Things go from bad to worse as Mitzi becomes depressed and eventually leaves Burt with Sammy in LA and takes her three daughters back to Arizona. Sammy spends his time working hard to get a foot in the door in Hollywood. But after countless rejections and no replies to his letters, Sammy finally gets his break when he gets a chance meeting with John Ford and sets in motion Sammy’s future as one of the worlds greatest Directors.
So as you can see from the recap of the film, there is actually in effect little to do with film making or directing. Rather it focuses on the relationship of Sammy’s parents Mitzi and Burt and how that had an effect of Sammy and his sisters. Now to clarify, this is fine as there’s nothing to say it was a movie about filmmaking or directing. But the story of a dysfunctional family is nothing new, nor has this been very interesting.

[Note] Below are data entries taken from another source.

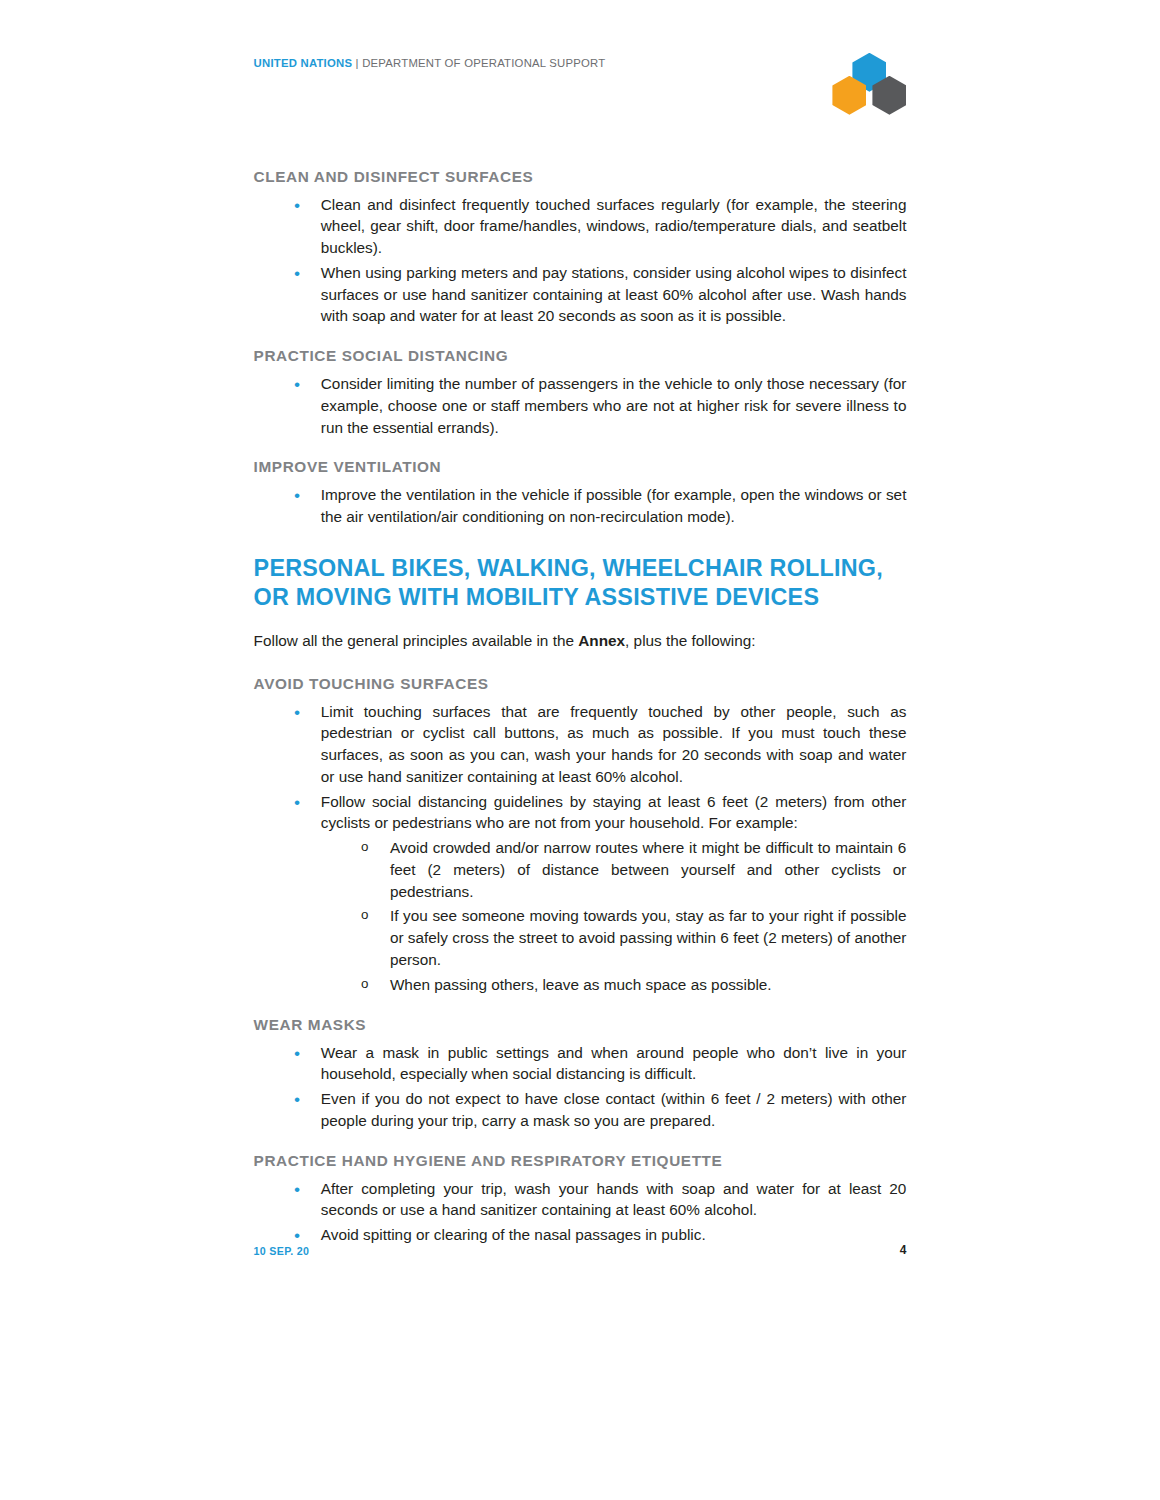UNITED NATIONS | DEPARTMENT OF OPERATIONAL SUPPORT
CLEAN AND DISINFECT SURFACES
Clean and disinfect frequently touched surfaces regularly (for example, the steering wheel, gear shift, door frame/handles, windows, radio/temperature dials, and seatbelt buckles).
When using parking meters and pay stations, consider using alcohol wipes to disinfect surfaces or use hand sanitizer containing at least 60% alcohol after use. Wash hands with soap and water for at least 20 seconds as soon as it is possible.
PRACTICE SOCIAL DISTANCING
Consider limiting the number of passengers in the vehicle to only those necessary (for example, choose one or staff members who are not at higher risk for severe illness to run the essential errands).
IMPROVE VENTILATION
Improve the ventilation in the vehicle if possible (for example, open the windows or set the air ventilation/air conditioning on non-recirculation mode).
PERSONAL BIKES, WALKING, WHEELCHAIR ROLLING, OR MOVING WITH MOBILITY ASSISTIVE DEVICES
Follow all the general principles available in the Annex, plus the following:
AVOID TOUCHING SURFACES
Limit touching surfaces that are frequently touched by other people, such as pedestrian or cyclist call buttons, as much as possible. If you must touch these surfaces, as soon as you can, wash your hands for 20 seconds with soap and water or use hand sanitizer containing at least 60% alcohol.
Follow social distancing guidelines by staying at least 6 feet (2 meters) from other cyclists or pedestrians who are not from your household. For example:
Avoid crowded and/or narrow routes where it might be difficult to maintain 6 feet (2 meters) of distance between yourself and other cyclists or pedestrians.
If you see someone moving towards you, stay as far to your right if possible or safely cross the street to avoid passing within 6 feet (2 meters) of another person.
When passing others, leave as much space as possible.
WEAR MASKS
Wear a mask in public settings and when around people who don’t live in your household, especially when social distancing is difficult.
Even if you do not expect to have close contact (within 6 feet / 2 meters) with other people during your trip, carry a mask so you are prepared.
PRACTICE HAND HYGIENE AND RESPIRATORY ETIQUETTE
After completing your trip, wash your hands with soap and water for at least 20 seconds or use a hand sanitizer containing at least 60% alcohol.
Avoid spitting or clearing of the nasal passages in public.
10 SEP. 20
4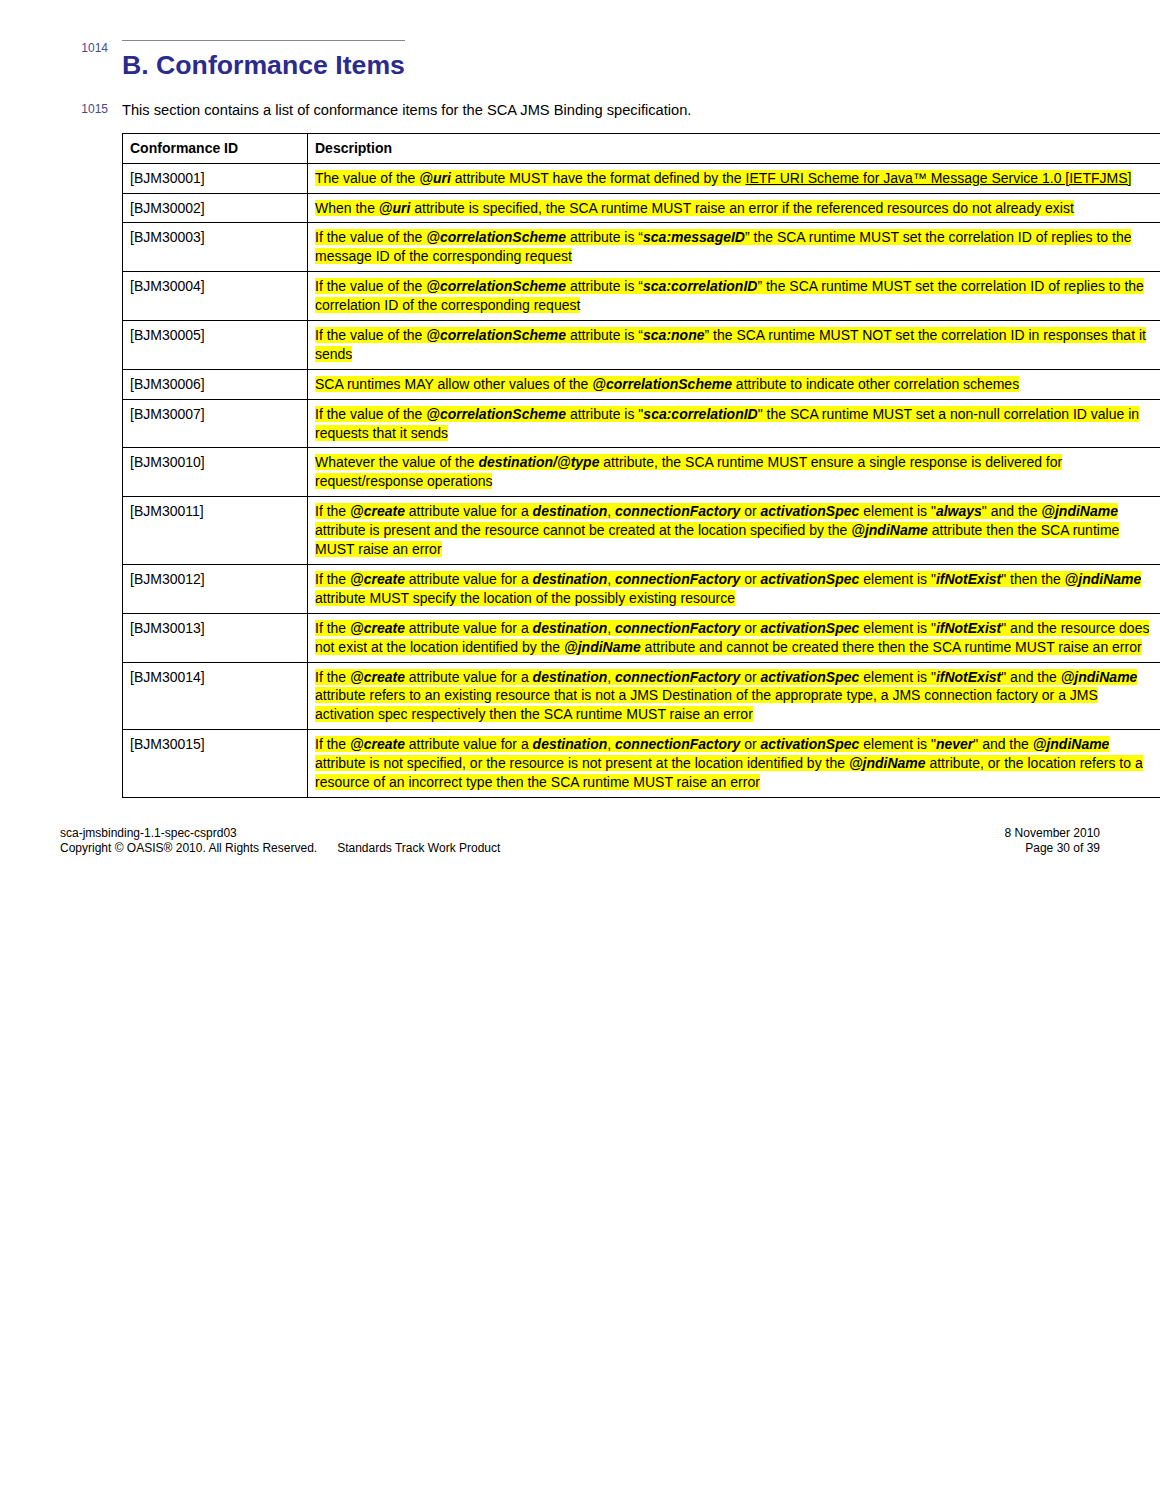1014
B. Conformance Items
1015 This section contains a list of conformance items for the SCA JMS Binding specification.
| Conformance ID | Description |
| --- | --- |
| [BJM30001] | The value of the @uri attribute MUST have the format defined by the IETF URI Scheme for Java™ Message Service 1.0 [IETFJMS] |
| [BJM30002] | When the @uri attribute is specified, the SCA runtime MUST raise an error if the referenced resources do not already exist |
| [BJM30003] | If the value of the @correlationScheme attribute is “ sca:messageID ” the SCA runtime MUST set the correlation ID of replies to the message ID of the corresponding request |
| [BJM30004] | If the value of the @correlationScheme attribute is “ sca:correlationID ” the SCA runtime MUST set the correlation ID of replies to the correlation ID of the corresponding request |
| [BJM30005] | If the value of the @correlationScheme attribute is “ sca:none ” the SCA runtime MUST NOT set the correlation ID in responses that it sends |
| [BJM30006] | SCA runtimes MAY allow other values of the @correlationScheme attribute to indicate other correlation schemes |
| [BJM30007] | If the value of the @correlationScheme attribute is " sca:correlationID " the SCA runtime MUST set a non-null correlation ID value in requests that it sends |
| [BJM30010] | Whatever the value of the destination/@type attribute, the SCA runtime MUST ensure a single response is delivered for request/response operations |
| [BJM30011] | If the @create attribute value for a destination , connectionFactory or activationSpec element is " always " and the @jndiName attribute is present and the resource cannot be created at the location specified by the @jndiName attribute then the SCA runtime MUST raise an error |
| [BJM30012] | If the @create attribute value for a destination , connectionFactory or activationSpec element is " ifNotExist " then the @jndiName attribute MUST specify the location of the possibly existing resource |
| [BJM30013] | If the @create attribute value for a destination , connectionFactory or activationSpec element is " ifNotExist " and the resource does not exist at the location identified by the @jndiName attribute and cannot be created there then the SCA runtime MUST raise an error |
| [BJM30014] | If the @create attribute value for a destination , connectionFactory or activationSpec element is " ifNotExist " and the @jndiName attribute refers to an existing resource that is not a JMS Destination of the approprate type, a JMS connection factory or a JMS activation spec respectively then the SCA runtime MUST raise an error |
| [BJM30015] | If the @create attribute value for a destination , connectionFactory or activationSpec element is " never " and the @jndiName attribute is not specified, or the resource is not present at the location identified by the @jndiName attribute, or the location refers to a resource of an incorrect type then the SCA runtime MUST raise an error |
sca-jmsbinding-1.1-spec-csprd03
Copyright © OASIS® 2010. All Rights Reserved. Standards Track Work Product
8 November 2010
Page 30 of 39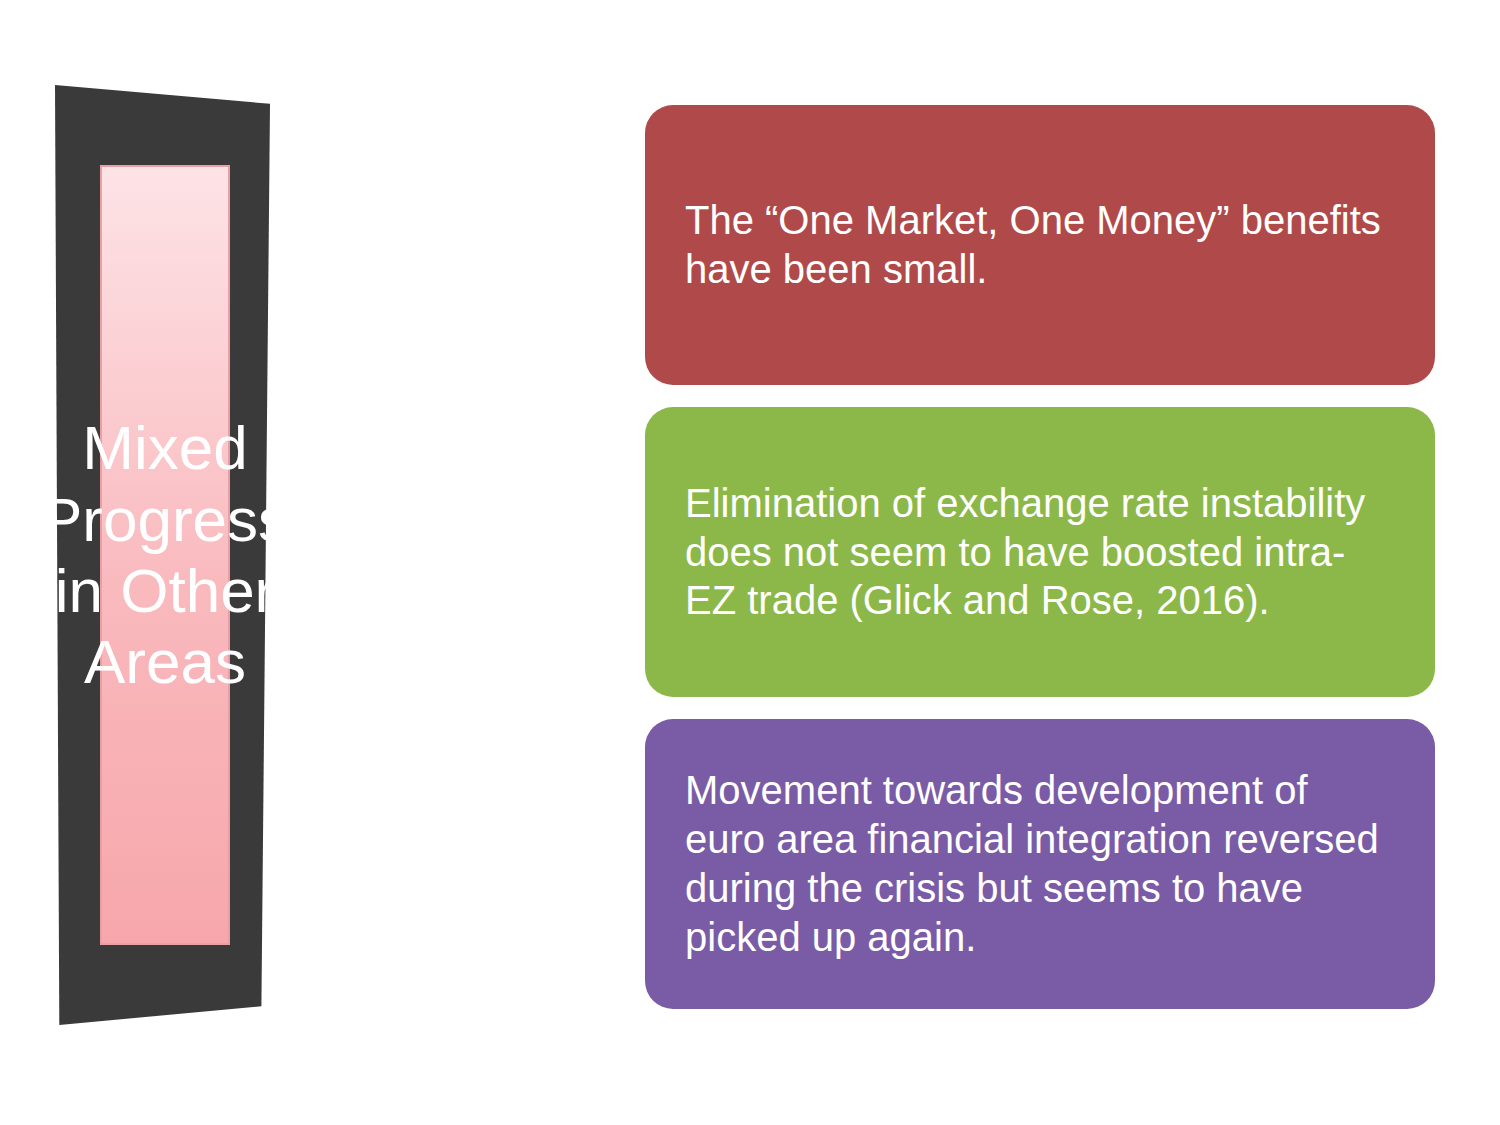Mixed Progress in Other Areas
The “One Market, One Money” benefits have been small.
Elimination of exchange rate instability does not seem to have boosted intra-EZ trade (Glick and Rose, 2016).
Movement towards development of euro area financial integration reversed during the crisis but seems to have picked up again.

As you would expect from the world’s greatest Director, Steven Spielberg, visually there is what can only be described as that glint an eye gets in a moment of happiness. You can feel the attention to detail and connection to each scene as the viewer is taken on a journey. That’s one thing Spielberg is always able to capture, he builds the world and then gets his actors to the place they need to be so they can be part of that world.
Overall, The Fabelmans is yet another story about a child of separated parents. It’s not a new idea and this wasn’t executed in any particular way that would stop you in your tracks. But this is a story of someone’s life and you can feel that connection as you watch it. The only downside is, that connection doesn’t help the fact this film lacks in entertainment or the ability to entertain. It is bland and at times rather boring. The only thing that makes this film great is the outstanding performance by Michelle Williams.